(Beginning of DOCUMENT EXCERPT)
The letter is sent to assemblies throughout the colonies and also instructs them on the methods the
Massachusetts general court is using to oppose the Townshend Acts.
In April, England's Secretary of State for the Colonies, Lord Hillsborough, orders colonial
governors to stop their own assemblies from endorsing Adams' circular letter.
By month's end, the assemblies of New Hampshire, Connecticut and New Jersey have endorsed the letter.
In May, a British warship armed with 50 cannons sails into Boston harbor after a call for help from custom
commissioners who are constantly being harassed by Boston agitators. In June, a customs official is locked up
in the cabin of the Liberty, a sloop owned by John Hancock. Imported wine is then unloaded illegally into
Boston without payment of duties. Following this incident, customs officials seize Hancock's sloop. After
threats of violence from Bostonians, the customs officials escape to an island off Boston, then request
the intervention of British troops.
In August, in Boston and New York, merchants agree to boycott most British goods until the
Townshend Acts are repealed. In September, at a town meeting in Boston, residents are urged to arm
themselves. Later in September, English warships sail into Boston Harbor, then two regiments of
English infantry land in Boston and set up permanent residence to keep order.
1769
In March, merchants in Philadelphia join the boycott of British trade goods. In May, a set of resolutions
written by George Mason is presented by George Washington to the Virginia House of Burgesses.
The Virginia Resolves oppose taxation without representation, the British opposition to the circular letters,
and British plans to possibly send American agitators to England for trial. Ten days later, the Royal
governor of Virginia dissolves the House of Burgesses. However, its members meet the next day in
a Williamsburg tavern and agree to a boycott of British trade goods, luxury items and slaves.
The boycott of English goods spreads to New Jersey, Rhode Island, and then North Carolina.
(End of DOCUMENT EXCERPT)
(Beginning of GIVEN ENTRIES)
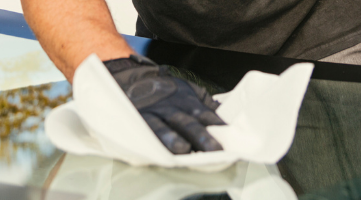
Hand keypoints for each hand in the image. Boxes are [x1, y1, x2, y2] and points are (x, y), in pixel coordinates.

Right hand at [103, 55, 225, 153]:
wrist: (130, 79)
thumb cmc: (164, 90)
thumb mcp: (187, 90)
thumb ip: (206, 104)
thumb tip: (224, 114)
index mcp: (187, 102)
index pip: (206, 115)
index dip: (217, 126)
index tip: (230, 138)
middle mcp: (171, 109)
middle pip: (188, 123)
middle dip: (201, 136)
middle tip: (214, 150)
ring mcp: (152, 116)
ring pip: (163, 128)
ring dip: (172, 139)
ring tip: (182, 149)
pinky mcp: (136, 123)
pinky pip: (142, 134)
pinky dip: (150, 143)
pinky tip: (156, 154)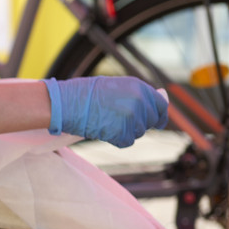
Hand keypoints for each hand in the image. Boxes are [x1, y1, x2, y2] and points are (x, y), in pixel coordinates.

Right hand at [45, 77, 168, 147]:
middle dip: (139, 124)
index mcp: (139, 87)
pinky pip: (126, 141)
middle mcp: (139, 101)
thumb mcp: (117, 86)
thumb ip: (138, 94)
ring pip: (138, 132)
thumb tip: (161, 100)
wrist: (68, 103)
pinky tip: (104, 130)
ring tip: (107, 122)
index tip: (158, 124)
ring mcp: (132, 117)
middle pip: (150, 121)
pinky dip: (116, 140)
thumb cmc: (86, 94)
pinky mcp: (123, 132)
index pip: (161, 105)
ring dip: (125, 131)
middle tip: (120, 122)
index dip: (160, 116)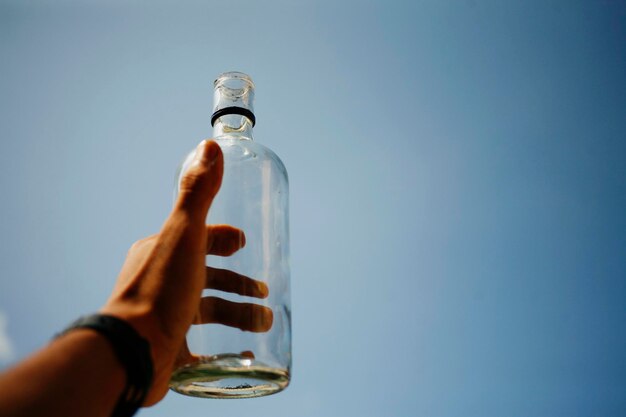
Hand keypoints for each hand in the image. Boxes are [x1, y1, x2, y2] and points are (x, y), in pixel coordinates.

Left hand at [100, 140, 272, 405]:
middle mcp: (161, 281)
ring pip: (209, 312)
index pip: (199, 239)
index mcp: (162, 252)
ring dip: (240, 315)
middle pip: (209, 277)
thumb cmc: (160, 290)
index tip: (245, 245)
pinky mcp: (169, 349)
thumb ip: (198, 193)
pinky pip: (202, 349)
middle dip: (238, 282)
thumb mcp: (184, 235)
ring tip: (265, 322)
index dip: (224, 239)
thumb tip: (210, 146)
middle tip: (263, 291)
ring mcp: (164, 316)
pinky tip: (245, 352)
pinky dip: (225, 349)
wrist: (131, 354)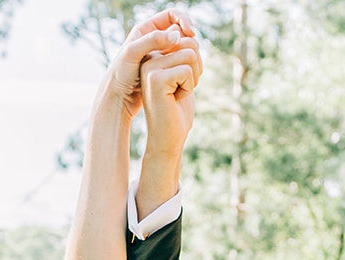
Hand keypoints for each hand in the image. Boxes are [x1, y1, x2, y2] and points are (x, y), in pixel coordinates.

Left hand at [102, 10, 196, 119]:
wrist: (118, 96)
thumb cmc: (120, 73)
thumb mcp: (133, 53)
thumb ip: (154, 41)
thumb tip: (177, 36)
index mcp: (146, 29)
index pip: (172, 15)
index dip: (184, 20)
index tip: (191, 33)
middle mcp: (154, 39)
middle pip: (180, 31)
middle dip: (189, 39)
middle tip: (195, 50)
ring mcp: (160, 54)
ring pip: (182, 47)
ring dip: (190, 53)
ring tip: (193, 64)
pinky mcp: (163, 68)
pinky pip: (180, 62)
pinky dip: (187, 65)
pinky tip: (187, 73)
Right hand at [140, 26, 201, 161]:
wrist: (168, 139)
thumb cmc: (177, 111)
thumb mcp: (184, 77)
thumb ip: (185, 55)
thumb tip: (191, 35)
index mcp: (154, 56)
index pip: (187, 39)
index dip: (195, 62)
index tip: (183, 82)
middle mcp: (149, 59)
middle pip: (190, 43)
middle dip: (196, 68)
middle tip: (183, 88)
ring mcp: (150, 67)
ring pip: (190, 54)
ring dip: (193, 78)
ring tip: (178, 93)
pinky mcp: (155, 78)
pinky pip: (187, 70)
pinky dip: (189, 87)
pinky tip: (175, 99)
(End of GIVEN ENTRIES)
(Beginning of GIVEN ENTRIES)
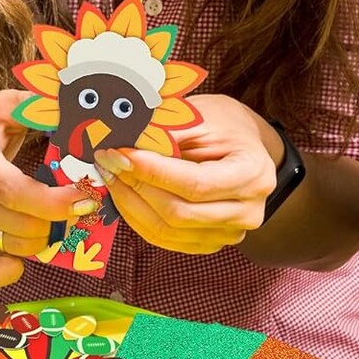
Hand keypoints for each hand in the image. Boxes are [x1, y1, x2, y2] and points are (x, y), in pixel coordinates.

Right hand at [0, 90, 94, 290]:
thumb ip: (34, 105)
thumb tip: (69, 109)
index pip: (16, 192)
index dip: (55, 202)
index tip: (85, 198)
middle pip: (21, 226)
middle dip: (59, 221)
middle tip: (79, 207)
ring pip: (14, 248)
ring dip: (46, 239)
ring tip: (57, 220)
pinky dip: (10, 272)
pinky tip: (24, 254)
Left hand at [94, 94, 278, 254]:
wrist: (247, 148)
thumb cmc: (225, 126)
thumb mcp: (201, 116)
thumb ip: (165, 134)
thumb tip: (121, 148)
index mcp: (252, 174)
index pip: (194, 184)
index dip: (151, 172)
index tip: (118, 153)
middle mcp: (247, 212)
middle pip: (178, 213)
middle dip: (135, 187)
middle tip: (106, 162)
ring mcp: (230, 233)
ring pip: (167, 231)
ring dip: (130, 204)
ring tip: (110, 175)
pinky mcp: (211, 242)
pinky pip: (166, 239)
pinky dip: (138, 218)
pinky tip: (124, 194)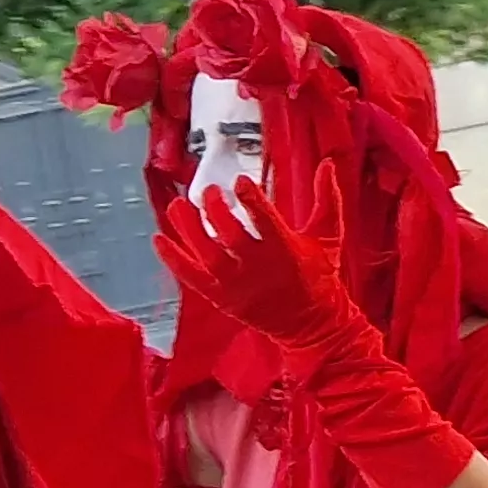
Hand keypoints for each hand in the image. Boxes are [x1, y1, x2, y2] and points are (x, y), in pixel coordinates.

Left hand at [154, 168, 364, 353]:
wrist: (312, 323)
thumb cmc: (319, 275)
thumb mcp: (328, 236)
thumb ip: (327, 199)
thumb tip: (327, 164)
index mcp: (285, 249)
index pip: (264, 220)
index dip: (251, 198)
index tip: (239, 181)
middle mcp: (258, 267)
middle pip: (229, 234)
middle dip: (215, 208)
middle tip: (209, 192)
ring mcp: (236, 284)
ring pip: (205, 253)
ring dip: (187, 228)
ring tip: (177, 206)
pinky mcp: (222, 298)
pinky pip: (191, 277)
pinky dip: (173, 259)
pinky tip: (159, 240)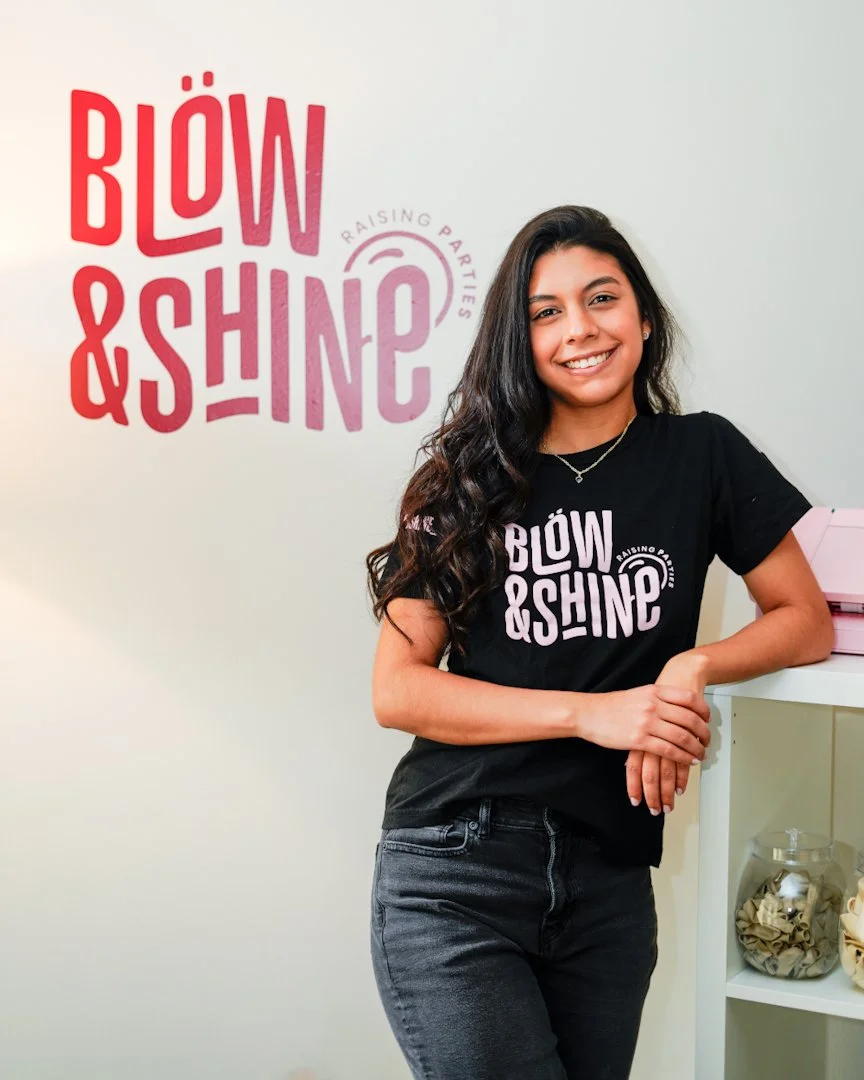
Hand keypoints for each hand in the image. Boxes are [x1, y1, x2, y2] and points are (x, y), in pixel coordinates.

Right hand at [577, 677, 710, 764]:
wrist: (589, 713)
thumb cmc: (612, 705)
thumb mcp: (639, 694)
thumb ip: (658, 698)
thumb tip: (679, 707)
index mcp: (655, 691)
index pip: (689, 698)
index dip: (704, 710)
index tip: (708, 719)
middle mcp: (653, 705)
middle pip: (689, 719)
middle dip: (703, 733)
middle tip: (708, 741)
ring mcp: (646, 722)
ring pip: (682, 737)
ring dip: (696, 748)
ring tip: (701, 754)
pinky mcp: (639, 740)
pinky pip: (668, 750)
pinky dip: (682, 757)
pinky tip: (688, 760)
(End of GIVEN ENTRIES)
TASKS TO PERFORM:
**a)** Rewrite the stretch of the colonial timeline from "In April, England's" through "of British troops.", substituting "ship" for "sloop".
**b)** According to the colonial timeline, who presented George Mason's resolutions to the Virginia House of Burgesses?

ANSWERS PER TASK:
**a)**
In April, England's Secretary of State for the Colonies, Lord Hillsborough, orders colonial
governors to stop their own assemblies from endorsing Adams' circular letter.
By month's end, the assemblies of New Hampshire, Connecticut and New Jersey have endorsed the letter.
In May, a British warship armed with 50 cannons sails into Boston harbor after a call for help from custom
commissioners who are constantly being harassed by Boston agitators. In June, a customs official is locked up
in the cabin of the Liberty, a ship owned by John Hancock. Imported wine is then unloaded illegally into
Boston without payment of duties. Following this incident, customs officials seize Hancock's ship. After
threats of violence from Bostonians, the customs officials escape to an island off Boston, then request
the intervention of British troops.

**b)** George Washington